Pandemic sees rise in gender-based violence — Oxfam

3. Oxfam
(Illustration: Oxfam)
AMMAN — A new Oxfam report shows an increase in gender-based violence (GBV) during the COVID-19 pandemic around the world, the nonprofit announced in a press statement Wednesday.اضافة اعلان

The report, “The Ignored Pandemic: The Dual Crisis of Gender-Based Violence and COVID-19”, showed the number of calls made by survivors to domestic violence hotlines in 10 countries during the first months of lockdown, including Jordan.

The data reveals a 25–111 percentage surge; in Argentina 25 percent, Colombia 79 percent, Tunisia 43 percent, China 50 percent, Somalia 50 percent, South Africa 69 percent, UK 25 percent, Cyprus 39 percent, Italy 73 percent and the largest increase in Malaysia where calls surged by over 111 percent.

In Jordan, calls to the Family Protection Unit concerning domestic violence rose by 33 percent in the first months of lockdown. Of all calls to the Family Protection Unit in 2020, close to 60 percent reported physical violence while 34 percent reported sexual violence.

In many households, COVID-19 created a “perfect storm” of social and personal anxiety, stress, economic pressure, social isolation, including with abusive family members or partners, and rising alcohol and substance use, resulting in increases in domestic abuse.

The report shows that not enough countries have acted with sufficient seriousness to tackle the GBV pandemic. Even before the surge in GBV cases was sparked by the pandemic, in 2018 alone, over 245 million women and girls were subjected to sexual or physical violence by an intimate partner — a greater number than the global total of coronavirus cases (199 million) between October 2020 and October 2021.

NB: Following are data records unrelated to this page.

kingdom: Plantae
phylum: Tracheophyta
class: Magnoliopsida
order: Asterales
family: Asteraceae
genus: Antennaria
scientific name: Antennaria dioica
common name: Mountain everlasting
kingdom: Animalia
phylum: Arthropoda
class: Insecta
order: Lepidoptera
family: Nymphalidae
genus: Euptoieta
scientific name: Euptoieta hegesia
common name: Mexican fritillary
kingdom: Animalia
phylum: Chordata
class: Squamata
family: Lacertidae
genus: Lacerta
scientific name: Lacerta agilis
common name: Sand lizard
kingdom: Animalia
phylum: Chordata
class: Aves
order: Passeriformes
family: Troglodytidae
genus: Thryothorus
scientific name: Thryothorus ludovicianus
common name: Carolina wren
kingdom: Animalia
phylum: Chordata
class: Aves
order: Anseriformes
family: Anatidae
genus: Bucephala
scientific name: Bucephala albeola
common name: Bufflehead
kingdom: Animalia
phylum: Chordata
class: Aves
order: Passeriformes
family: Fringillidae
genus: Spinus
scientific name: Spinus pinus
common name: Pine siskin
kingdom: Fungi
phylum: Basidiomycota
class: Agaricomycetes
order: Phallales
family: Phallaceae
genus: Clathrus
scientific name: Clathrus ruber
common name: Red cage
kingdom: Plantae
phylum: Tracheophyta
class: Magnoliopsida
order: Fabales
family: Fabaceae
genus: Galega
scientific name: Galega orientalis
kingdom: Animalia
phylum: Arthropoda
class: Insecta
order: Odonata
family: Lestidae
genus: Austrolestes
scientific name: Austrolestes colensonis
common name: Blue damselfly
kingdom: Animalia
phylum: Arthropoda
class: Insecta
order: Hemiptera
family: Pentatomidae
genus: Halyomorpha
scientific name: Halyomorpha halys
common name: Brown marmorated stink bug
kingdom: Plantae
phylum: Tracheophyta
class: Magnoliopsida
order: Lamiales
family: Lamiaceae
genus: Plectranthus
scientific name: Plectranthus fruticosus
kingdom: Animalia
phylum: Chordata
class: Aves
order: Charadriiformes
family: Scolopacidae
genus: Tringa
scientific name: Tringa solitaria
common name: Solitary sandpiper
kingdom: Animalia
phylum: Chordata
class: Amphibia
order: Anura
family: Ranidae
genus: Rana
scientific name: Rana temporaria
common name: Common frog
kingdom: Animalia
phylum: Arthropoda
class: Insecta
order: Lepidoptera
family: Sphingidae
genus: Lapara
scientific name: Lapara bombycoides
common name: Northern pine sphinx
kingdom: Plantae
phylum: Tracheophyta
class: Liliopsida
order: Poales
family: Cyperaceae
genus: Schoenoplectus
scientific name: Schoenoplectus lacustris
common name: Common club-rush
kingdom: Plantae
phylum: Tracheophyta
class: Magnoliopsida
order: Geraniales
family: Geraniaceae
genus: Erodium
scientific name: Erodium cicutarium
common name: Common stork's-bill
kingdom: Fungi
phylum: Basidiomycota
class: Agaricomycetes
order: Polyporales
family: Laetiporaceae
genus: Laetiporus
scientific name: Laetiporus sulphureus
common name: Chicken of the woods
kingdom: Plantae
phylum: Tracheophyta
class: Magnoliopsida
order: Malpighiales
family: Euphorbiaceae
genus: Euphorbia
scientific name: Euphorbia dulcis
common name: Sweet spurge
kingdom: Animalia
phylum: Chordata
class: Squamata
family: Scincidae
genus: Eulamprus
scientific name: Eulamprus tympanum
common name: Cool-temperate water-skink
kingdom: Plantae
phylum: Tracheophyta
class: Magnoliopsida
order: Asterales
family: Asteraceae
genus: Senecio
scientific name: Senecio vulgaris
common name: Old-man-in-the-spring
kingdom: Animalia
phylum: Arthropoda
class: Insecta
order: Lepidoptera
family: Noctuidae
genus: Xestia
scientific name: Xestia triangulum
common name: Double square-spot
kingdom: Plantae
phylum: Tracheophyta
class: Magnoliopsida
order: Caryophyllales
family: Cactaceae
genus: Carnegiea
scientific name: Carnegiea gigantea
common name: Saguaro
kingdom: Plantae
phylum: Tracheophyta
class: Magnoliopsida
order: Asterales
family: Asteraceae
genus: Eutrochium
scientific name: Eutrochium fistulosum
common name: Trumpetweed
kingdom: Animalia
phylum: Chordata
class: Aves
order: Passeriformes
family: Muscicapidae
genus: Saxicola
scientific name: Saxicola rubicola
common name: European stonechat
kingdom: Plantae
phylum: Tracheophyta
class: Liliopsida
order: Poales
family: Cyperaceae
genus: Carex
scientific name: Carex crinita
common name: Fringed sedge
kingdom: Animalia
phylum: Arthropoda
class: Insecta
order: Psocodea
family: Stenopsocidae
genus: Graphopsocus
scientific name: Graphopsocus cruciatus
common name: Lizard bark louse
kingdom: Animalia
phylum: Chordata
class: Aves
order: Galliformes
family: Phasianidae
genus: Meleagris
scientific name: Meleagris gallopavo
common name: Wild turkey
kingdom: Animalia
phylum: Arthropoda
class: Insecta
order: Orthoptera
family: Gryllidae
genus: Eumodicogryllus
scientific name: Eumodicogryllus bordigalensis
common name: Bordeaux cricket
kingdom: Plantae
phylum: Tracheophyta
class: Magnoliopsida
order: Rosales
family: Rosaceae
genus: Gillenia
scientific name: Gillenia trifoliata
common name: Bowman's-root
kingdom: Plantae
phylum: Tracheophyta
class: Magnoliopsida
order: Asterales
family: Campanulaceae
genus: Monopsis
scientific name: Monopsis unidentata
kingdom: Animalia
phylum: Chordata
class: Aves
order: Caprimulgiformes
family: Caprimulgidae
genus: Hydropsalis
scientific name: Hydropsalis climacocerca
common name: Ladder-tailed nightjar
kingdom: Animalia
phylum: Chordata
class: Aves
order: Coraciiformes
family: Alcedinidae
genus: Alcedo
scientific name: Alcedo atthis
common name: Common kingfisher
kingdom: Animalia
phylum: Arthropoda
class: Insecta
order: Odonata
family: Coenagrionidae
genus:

Even though 146 UN member states have formally declared their support for action against GBV in their COVID-19 response and recovery plans, only a handful have followed through. Of the $26.7 trillion that governments and donors mobilized to respond to the pandemic in 2020, just 0.0002 percent has gone into combating GBV.

“Girls and women have faced two pandemics over the past year. Gender-based violence is pervasive but it is preventable; addressing violence against women and girls must be part of national recovery plans to avoid losing gains in women’s rights and gender equality made over the past 30 years,” said Oxfam in Jordan Country Director Nivedita Monga.

The 16 Days of Activism against GBV that commenced Thursday until December 10 provides an opportunity for governments, donors, and activists to reflect on the emerging issues of inequality that put women and girls at risk and address them urgently, according to the statement.

The COVID-19 pandemic has shown that governments can take extraordinary measures to protect their citizens and respond to deadly crises when spurred to action. We need to see similar levels of alacrity to tackle gender-based violence.

“Oxfam in Jordan is committed to supporting our local partners to end this crisis and to ensure women have equitable legal protections and access to resources. COVID-19 has deepened gender gaps in the economy, and women’s economic insecurity increases their vulnerability to violence at home. Women in Jordan are a potential powerhouse who could reshape the country’s economy; they must be given the opportunities to do so,” Monga said.

Oxfam recommended that states and governments ensure a more coordinated, comprehensive, and multi-sectoral GBV response that enables survivors to access effective and quality services. Governments and donors should channel more funding to women's rights organizations and feminist movements working to end GBV and support survivors. Additionally, more funding should be allocated to better data collection and analysis of gender-disaggregated national statistics to inform evidence-based interventions to end GBV.

"As the world comes together to mark 30 years of the 16 Days of Activism against Gender-Based Violence, there is an urgent need for a truly gendered approach in every country’s effort to respond to and recover from COVID-19.

Governments and donors need to live up to their commitments to promote gender equality by ensuring investment in all the areas we know could help end GBV. Only by doing so can we strive for a future that is more just, safe, and in which people live free from discrimination," said Oxfam International Executive Director Gabriela Bucher.